## What this task involves
Please output the following records exactly. Leave every image out.
# # #
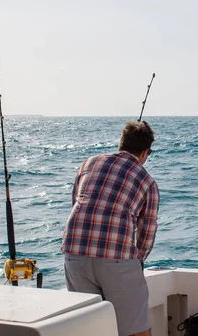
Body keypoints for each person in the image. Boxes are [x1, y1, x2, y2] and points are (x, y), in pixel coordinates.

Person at [61, 120, 159, 336]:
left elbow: (75, 203)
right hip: (117, 258)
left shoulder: (89, 164)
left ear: (121, 144)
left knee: (90, 329)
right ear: (145, 152)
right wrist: (136, 263)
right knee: (136, 331)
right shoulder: (147, 182)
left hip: (74, 254)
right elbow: (147, 233)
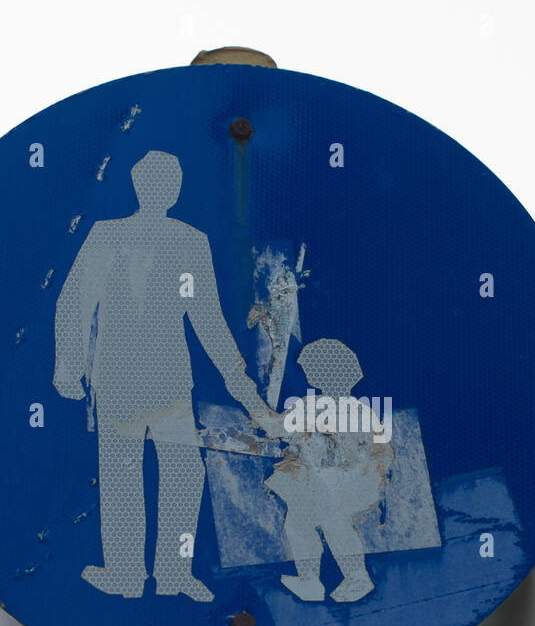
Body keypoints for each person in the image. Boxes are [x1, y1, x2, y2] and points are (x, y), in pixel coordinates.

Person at [53, 150, 277, 601]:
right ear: (139, 186)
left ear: (176, 191)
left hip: (170, 381)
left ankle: (173, 574)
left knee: (182, 477)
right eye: (154, 181)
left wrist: (246, 394)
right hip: (115, 380)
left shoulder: (190, 242)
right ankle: (125, 574)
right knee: (121, 477)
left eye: (169, 181)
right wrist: (68, 367)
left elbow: (209, 321)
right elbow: (73, 301)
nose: (162, 189)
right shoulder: (105, 236)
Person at [266, 339, 392, 603]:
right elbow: (280, 429)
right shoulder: (354, 409)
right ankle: (311, 580)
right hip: (324, 484)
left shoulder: (338, 409)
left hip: (343, 486)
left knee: (333, 524)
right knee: (299, 523)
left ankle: (356, 578)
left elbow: (380, 451)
# # #
## Answer to the problem
Body keypoints for each person in the image. Boxes are [x1, y1, x2, y2] and points are (x, y), in pixel coordinates.

Person at [61, 120, 159, 336]:
left elbow: (75, 203)
right hip: (117, 258)
left shoulder: (89, 164)
left ear: (121, 144)
left knee: (90, 329)
right ear: (145, 152)
right wrist: (136, 263)
right knee: (136, 331)
right shoulder: (147, 182)
left hip: (74, 254)
right elbow: (147, 233)
Body keypoints for each person in the image. Boxes are [x1, y1, x2, y2] and points are (x, y), in pixel coordinates.

Person at [53, 150, 277, 601]:
right ear: (139, 186)
left ear: (176, 191)
left hip: (170, 381)
left ankle: (173, 574)
left knee: (182, 477)
right eye: (154, 181)
left wrist: (246, 394)
right hip: (115, 380)
left shoulder: (190, 242)
right ankle: (125, 574)
right knee: (121, 477)
left eye: (169, 181)
right wrist: (68, 367)
left elbow: (209, 321)
right elbow: (73, 301)
nose: (162, 189)
right shoulder: (105, 236)
Person at [266, 339, 392, 603]:
right elbow: (280, 429)
right shoulder: (354, 409)
right ankle: (311, 580)
right hip: (324, 484)
left shoulder: (338, 409)
left hip: (343, 486)
left knee: (333, 524)
right knee: (299, 523)
left ankle: (356, 578)
left elbow: (380, 451)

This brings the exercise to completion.